_What you have to do_
Render this sentence from the courtroom report below in Spanish: "Outside the building, beyond a ring of steel, there were again TV crews and satellite vans, curious onlookers and a small group of Trump supporters."

Perhaps most sobering of all was Upadhyaya’s recitation of the charges and the “term of imprisonment” that Trump could face “if convicted”. He leaned forward in his chair, listening intently. Was he imagining himself behind bars, the cell door slamming shut? Could anything terrify him more?
Upadhyaya asked for Trump’s plea. “Not guilty,” he said, with an emphasis on “Not”.
The judge agreed to release Trump on conditions, including that he he not have contact about the case with any witnesses unless lawyers are present. In a cordial tone that belied the seriousness of her words, she said: “If you fail to comply with any conditions of your release, a warrant may be issued for your arrest.”
Legal experts suggested this is unusual – but maybe necessary for a man twice impeached and thrice indicted.
Every so often Jack Smith, the steely special counsel who investigated both this case and Trump’s mishandling of classified documents, stared at Trump from about 15ft away on the front row.
Trump has made a career from parlaying personal catastrophe into public spectacle. He used to motorcade to his hotel steakhouse on Pennsylvania Avenue or his golf club in Virginia. Now it has become a ritual to travel to court – in New York, Miami and Washington – with TV cameras in tow.
Outside the building, beyond a ring of steel, there were again TV crews and satellite vans, curious onlookers and a small group of Trump supporters. One, wearing a “Make America great again” cap, waved a giant flag that said: “Trump or death. 1776-2024.”
Trump, facing 78 criminal charges in three jurisdictions, seems determined to make these his true judge and jury. Winning the White House back in 2024 could be his last best hope of avoiding jail. Each round of criminal charges has delivered a boost in the Republican primary. On Thursday Trump wrote on his Truth Social media platform: “I need one more indictment to ensure my election!”

_Supplied data_

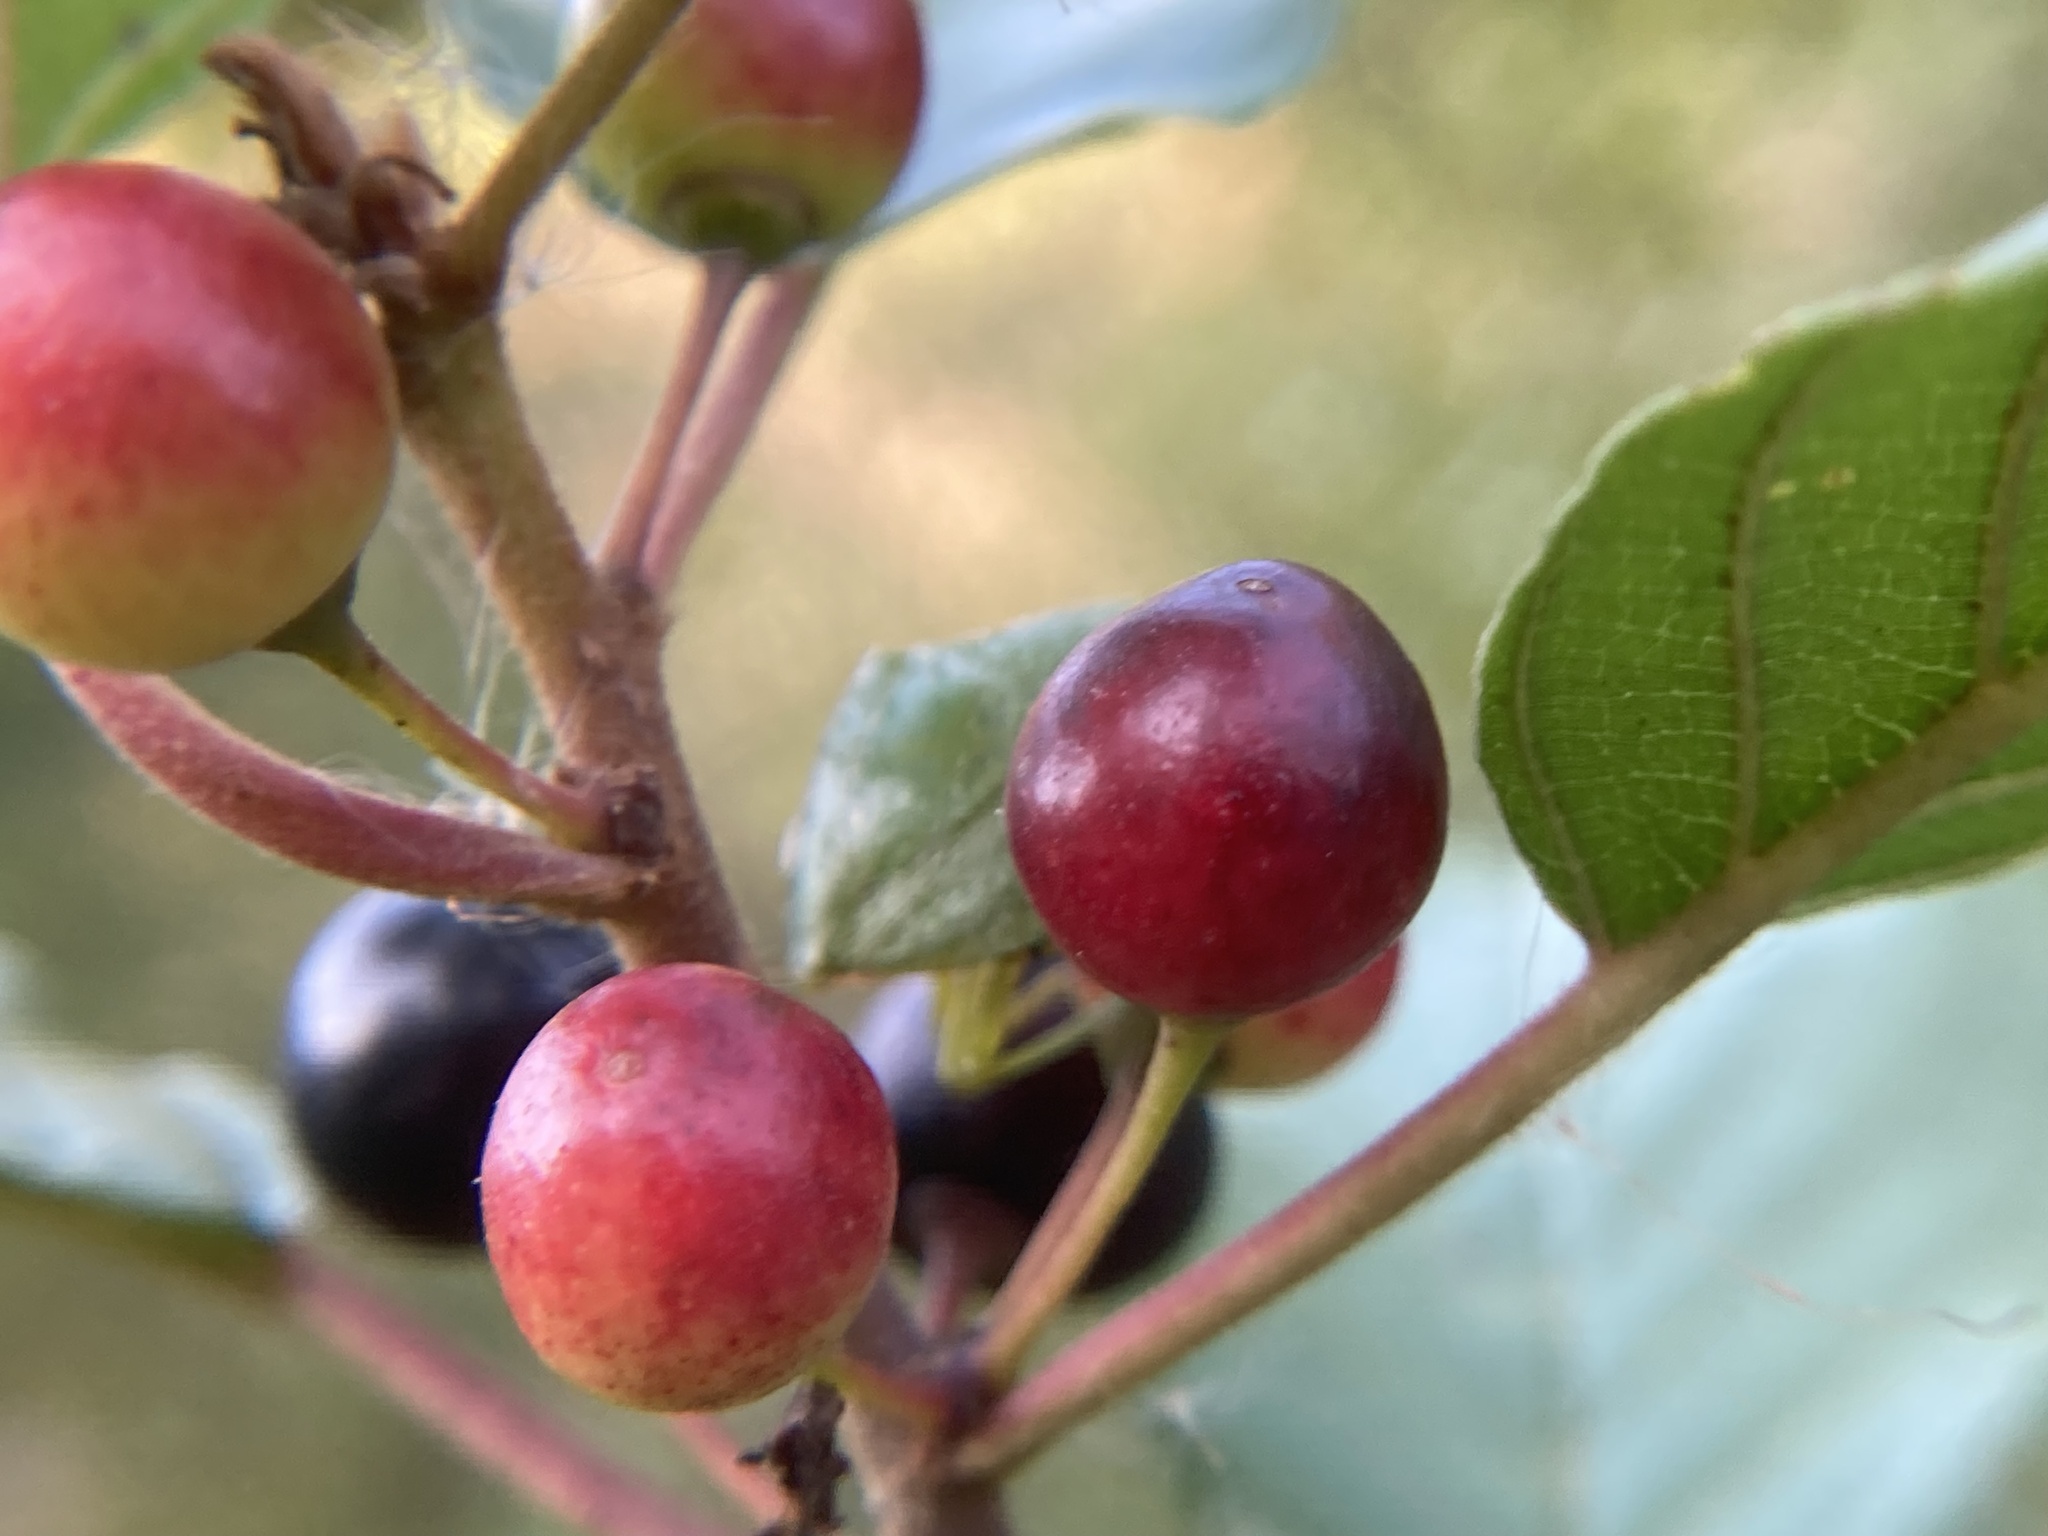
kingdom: Plantae
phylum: Tracheophyta
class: Magnoliopsida
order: Rosales
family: Rhamnaceae
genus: Frangula
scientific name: Frangula alnus
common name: Alder buckthorn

_Solved exercise_
Fuera del edificio, más allá de un anillo de acero, había de nuevo equipos de televisión y furgonetas satelitales, curiosos y un pequeño grupo de partidarios de Trump.